* ACTION ITEM
Every line below should be copied out exactly.

* RECORD EXCERPTS
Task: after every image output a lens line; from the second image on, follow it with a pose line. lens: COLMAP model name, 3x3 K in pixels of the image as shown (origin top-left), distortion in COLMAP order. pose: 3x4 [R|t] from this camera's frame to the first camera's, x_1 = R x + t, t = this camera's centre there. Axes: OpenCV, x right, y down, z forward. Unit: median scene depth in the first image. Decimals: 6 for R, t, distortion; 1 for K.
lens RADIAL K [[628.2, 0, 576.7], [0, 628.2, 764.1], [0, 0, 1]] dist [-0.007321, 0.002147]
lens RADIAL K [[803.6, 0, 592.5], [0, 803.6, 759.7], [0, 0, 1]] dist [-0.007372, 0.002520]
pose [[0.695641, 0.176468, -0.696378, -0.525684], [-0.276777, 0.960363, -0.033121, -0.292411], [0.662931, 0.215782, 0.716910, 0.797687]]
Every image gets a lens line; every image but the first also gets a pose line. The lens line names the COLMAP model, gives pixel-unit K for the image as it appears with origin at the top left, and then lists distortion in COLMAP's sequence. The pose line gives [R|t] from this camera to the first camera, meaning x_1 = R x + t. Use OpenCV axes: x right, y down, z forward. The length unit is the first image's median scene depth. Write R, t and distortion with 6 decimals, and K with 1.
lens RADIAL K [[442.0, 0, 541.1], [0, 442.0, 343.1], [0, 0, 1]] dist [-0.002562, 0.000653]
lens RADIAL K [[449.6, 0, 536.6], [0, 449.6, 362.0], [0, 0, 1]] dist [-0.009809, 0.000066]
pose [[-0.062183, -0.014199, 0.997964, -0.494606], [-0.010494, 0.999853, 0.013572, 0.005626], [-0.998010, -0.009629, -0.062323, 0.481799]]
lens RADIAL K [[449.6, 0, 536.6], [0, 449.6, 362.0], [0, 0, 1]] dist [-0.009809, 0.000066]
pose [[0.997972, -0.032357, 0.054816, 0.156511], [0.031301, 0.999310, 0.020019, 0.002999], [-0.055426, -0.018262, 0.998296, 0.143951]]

* EXPECTED OUTPUT
Task: after every image output a lens line; from the second image on, follow it with a pose line. lens: COLMAP model name, 3x3 K in pixels of the image as shown (origin top-left), distortion in COLMAP order. pose: 3x4 [R|t] from this camera's frame to the first camera's, x_1 = R x + t, t = this camera's centre there. Axes: OpenCV, x right, y down, z forward. Unit: median scene depth in the first image. Decimals: 6 for R, t, distortion; 1 for K.
lens RADIAL K [[628.2, 0, 576.7], [0, 628.2, 764.1], [0, 0, 1]] dist [-0.007321, 0.002147]
lens RADIAL K [[803.6, 0, 592.5], [0, 803.6, 759.7], [0, 0, 1]] dist [-0.007372, 0.002520]
pose [[0.695641, 0.176468, -0.696378, -0.525684], [-0.276777, 0.960363, -0.033121, -0.292411], [0.662931, 0.215782, 0.716910, 0.797687]]
Every image gets a lens line; every image but the first also gets a pose line. The lens line names the COLMAP model, gives pixel-unit K for the image as it appears with origin at the top left, and then lists distortion in COLMAP's sequence. The pose line gives [R|t] from this camera to the first camera, meaning x_1 = R x + t. Use OpenCV axes: x right, y down, z forward. The length unit is the first image's median scene depth. Write R, t and distortion with 6 decimals, and K with 1.
lens RADIAL K [[442.0, 0, 541.1], [0, 442.0, 343.1], [0, 0, 1]] dist [-0.002562, 0.000653]
lens RADIAL K [[449.6, 0, 536.6], [0, 449.6, 362.0], [0, 0, 1]] dist [-0.009809, 0.000066]
pose [[-0.062183, -0.014199, 0.997964, -0.494606], [-0.010494, 0.999853, 0.013572, 0.005626], [-0.998010, -0.009629, -0.062323, 0.481799]]
lens RADIAL K [[449.6, 0, 536.6], [0, 449.6, 362.0], [0, 0, 1]] dist [-0.009809, 0.000066]
pose [[0.997972, -0.032357, 0.054816, 0.156511], [0.031301, 0.999310, 0.020019, 0.002999], [-0.055426, -0.018262, 0.998296, 0.143951]]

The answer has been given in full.